Community Visitor Schemes within the NDIS and OPCAT landscapes in safeguarding the rights of Australians with disability

Community Visitor schemes are a key mechanism in ensuring the safeguarding and achievement of human rights for people with disability in Australia. The unique powers of the Community Visitors to undertake unannounced, onsite visits to closed sites such as group houses, clinical facilities and supported residential services (SRSs) provide crucial ‘eyes on the ground’ monitoring and assessment of resident wellbeing, living conditions and service quality.

This study examines the ongoing role of Community Visitor schemes across Australia in safeguarding people with disability following changes brought by the National Disability Insurance Scheme (NDIS).

Dr Rae West, Melbourne Disability Institute
Ms Jen Hargrave, Community Researcher
Dr Piers Gooding, Melbourne Law School
Contact:
p.gooding@unimelb.edu.au

Report

Download the research report using the link below.
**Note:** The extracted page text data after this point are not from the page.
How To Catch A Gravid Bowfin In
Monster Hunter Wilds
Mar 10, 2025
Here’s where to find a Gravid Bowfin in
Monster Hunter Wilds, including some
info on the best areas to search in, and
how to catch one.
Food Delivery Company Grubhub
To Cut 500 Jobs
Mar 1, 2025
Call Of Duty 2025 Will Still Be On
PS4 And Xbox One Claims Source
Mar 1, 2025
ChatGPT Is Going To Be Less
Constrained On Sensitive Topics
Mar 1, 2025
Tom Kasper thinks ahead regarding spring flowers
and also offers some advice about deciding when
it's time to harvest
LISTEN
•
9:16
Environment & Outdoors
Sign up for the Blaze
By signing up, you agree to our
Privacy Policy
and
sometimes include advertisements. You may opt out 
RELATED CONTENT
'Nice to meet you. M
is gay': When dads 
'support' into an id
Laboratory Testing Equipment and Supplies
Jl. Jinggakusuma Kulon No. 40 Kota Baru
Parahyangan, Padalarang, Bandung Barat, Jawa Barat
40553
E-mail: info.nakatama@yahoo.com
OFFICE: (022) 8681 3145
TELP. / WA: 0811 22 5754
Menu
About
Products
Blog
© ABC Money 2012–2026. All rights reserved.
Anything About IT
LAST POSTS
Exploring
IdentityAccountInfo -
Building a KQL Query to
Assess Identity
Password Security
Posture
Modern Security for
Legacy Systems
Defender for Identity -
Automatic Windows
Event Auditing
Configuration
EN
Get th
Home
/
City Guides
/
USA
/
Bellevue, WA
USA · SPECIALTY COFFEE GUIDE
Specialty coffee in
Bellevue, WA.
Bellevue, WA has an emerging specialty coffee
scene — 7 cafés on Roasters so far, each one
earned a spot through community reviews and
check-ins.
Community Visitors Research Report

Summary

Upholding the human rights of disabled people in ‘closed’ and ‘semi-closed’ care settings is generally agreed to require independent monitoring and reporting. Community Visitor schemes are a key mechanism in this independent process. The unique powers of Community Visitors to undertake unannounced, onsite visits to places such as Specialist Disability Accommodation (‘SDA’) (often referred to as group homes), involuntary psychiatric facilities, and supported residential services (‘SRS’) help monitor people’s safety, well-being, living conditions, and the quality of services they are receiving. Community Visitor schemes have been operating in Australian states and territories (except Western Australia and Tasmania) for over 30 years.

More recently, Community Visitor programs have been significantly impacted by the National Disability Insurance Scheme (‘NDIS’). The NDIS was established in 2013 but only fully rolled out across Australia in 2020. The NDIS primarily comprises of individualised packages of support provided to eligible people with disability. Participants then ‘purchase’ services from an almost fully privatised disability service sector. The new privatised approach has seen most governments move out of direct service provision. Yet state-run services were the main sites visited by Community Visitors in the past. Instead, the new NDIS service landscape comprises many private or non-government organisation (‘NGO’) service providers that are either registered or unregistered with the NDIS (with unregistered providers including individual support workers directly employed by NDIS participants).

This report seeks to examine the role of Community Visitors in being able to undertake adequate safeguarding in the diversified and privatised service landscape of the NDIS. Although there has been ambiguity about what constitutes a ‘closed setting’ for the purposes of Community Visitors, which has pre-dated the NDIS, the NDIS has intensified this ambiguity. Ambiguity centres on what is considered a ‘visitable site’. This includes ambiguity about whether Community Visitors have the statutory authority to visit what we describe in this report as ‘grey-zone’ sites outside of traditional sites. Grey-zone sites include controlled accommodations in which SIL providers are landlords of the accommodation setting while at the same time providing personal and community support to residents. Grey-zone sites also include Australian Disability Enterprises (‘ADE’) and day services. These sites are all examples of service settings in which it is unclear what role, if any, Community Visitors should play in rights-based monitoring, including whether Community Visitors are (or ought to be authorised) to visit them.

In all these settings, the potential remains for people with disabilities to face excessive control or coercion, and even outright violence and abuse, as the Royal Commission into Violence, Abuse, Neglect and Exploitation of People with Disability (‘Disability Royal Commission’) has made clear in its recent Report (2023). To complicate matters, in 2017, Australia ratified the Optional Protocol to the Convention against Torture and other Cruel, Inhuman or Degrading Treatment or Punishment (‘OPCAT’). OPCAT has implications for the disability service settings monitored by Community Visitor. Under OPCAT, Australia is obliged to create a reporting framework to prevent torture and other cruel, inhuman, or degrading treatment or punishment in closed settings.

For Australia, this requires a federal model of ‘National Preventive Mechanisms’ (‘NPM’). NPMs are independent visiting bodies established at the domestic level, composed of one or more bodies, for the prevention of torture and other cruel, inhuman, or degrading treatment or punishment (OPCAT, Article 3). An NPM has the potential to overlap with Community Visitor schemes in monitoring certain disability service settings. Hence, as well as considering the impact of the NDIS, this report takes the opportunity to consider the potential role of Community Visitors in Australia’s OPCAT monitoring obligations.